CHRISTOPHE GHRISTI : Comme les autres institutions, nous avons subi le surcoût des charges liées à l’inflation ; mais nous l’avons absorbé. Nous n’avons pas eu de baisse de subventions grâce au soutien indéfectible de nos tutelles, en particulier de la Métropole. Donc pas de réduction de spectacles. Je demeure très vigilant quant à notre budget artistique.

 

 

CLASSIQUENEWS : Comment veillez-vous à l’équilibre du budget ? En quoi est-il important de favoriser les coproductions ?

CHRISTOPHE GHRISTI : Il est important de ne pas être seul. Le Capitole a développé de nombreuses coproductions. Un de nos partenaires le plus régulier reste le TCE, Théâtre des Champs-Élysées à Paris. Mais nous avons aussi travaillé à l’échelle européenne et même internationale avec Barcelone, Bruxelles, Munich mais aussi Tel Aviv, Riga… Les coproductions permettent de mutualiser les coûts de production, ce qui n’est pas négligeable.

Le Capitole est un opéra de répertoire. Donc nous avons des stocks importants incluant les décors, les costumes… Nous reprenons régulièrement certaines productions ; c’était le cas de La Traviata au printemps 2023 ; c’est le cas de La Femme sans ombre cette année qui a été créée il y a plus de 20 ans (à l’affiche du Capitole, du 25 janvier au 4 février 2024). 

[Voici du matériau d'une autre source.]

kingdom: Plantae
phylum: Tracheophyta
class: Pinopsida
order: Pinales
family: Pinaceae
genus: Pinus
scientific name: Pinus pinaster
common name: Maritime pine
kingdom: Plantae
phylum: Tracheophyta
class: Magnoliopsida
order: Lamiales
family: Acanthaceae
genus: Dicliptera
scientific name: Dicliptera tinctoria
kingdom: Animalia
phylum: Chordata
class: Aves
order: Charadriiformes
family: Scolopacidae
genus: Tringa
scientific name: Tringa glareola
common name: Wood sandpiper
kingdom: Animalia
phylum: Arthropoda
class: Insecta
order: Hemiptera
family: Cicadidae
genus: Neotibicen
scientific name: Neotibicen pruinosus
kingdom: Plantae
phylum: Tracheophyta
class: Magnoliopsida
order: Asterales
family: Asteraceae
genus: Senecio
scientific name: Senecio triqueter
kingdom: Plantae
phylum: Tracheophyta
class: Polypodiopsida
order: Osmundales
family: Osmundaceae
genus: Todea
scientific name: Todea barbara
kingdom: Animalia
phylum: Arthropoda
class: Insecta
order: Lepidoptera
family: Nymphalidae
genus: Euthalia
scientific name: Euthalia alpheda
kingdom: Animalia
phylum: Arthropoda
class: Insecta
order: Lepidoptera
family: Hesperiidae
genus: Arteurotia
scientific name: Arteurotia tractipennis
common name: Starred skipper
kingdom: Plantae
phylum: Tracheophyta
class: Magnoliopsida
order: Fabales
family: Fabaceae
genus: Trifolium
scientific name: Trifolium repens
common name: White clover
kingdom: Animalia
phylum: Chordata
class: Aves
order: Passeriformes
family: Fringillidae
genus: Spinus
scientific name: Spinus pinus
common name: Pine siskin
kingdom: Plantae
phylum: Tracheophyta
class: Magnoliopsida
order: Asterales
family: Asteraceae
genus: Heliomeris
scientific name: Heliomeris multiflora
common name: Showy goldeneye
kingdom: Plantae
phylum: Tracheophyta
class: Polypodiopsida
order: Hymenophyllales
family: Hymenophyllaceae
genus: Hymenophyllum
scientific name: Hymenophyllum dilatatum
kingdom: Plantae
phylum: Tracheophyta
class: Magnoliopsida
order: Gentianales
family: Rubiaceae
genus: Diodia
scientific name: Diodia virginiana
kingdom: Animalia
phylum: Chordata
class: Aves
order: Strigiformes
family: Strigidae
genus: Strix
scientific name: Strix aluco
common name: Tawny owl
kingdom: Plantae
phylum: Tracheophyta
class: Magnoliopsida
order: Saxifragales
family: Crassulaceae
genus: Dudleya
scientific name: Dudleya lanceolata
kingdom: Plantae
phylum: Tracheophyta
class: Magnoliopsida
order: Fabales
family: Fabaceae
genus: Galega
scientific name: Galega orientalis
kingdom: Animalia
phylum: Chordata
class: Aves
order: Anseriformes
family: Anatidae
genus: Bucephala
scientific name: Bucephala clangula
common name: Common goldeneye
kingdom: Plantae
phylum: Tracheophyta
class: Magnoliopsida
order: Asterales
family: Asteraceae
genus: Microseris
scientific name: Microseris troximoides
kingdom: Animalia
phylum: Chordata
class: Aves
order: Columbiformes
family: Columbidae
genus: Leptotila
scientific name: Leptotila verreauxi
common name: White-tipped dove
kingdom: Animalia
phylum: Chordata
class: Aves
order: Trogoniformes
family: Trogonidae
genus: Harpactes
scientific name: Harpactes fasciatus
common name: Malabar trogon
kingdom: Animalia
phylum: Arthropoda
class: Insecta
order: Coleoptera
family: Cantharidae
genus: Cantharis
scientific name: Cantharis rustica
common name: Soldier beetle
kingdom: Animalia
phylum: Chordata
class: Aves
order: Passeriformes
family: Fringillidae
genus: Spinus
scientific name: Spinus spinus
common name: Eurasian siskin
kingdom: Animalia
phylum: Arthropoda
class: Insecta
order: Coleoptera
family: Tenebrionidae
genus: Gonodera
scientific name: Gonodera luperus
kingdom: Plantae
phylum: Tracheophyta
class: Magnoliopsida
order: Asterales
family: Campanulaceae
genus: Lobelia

A l’occasion de nouvelles productions, j’invite les costumières à utiliser le stock existant qui est riche ; c’est un travail de recyclage d’autant plus passionnant que souvent il s’agit de costumes dessinés par Christian Lacroix ou d’autres grandes signatures.

 

 

CLASSIQUENEWS : Présentez-nous la ligne artistique de la nouvelle saison 2023-2024.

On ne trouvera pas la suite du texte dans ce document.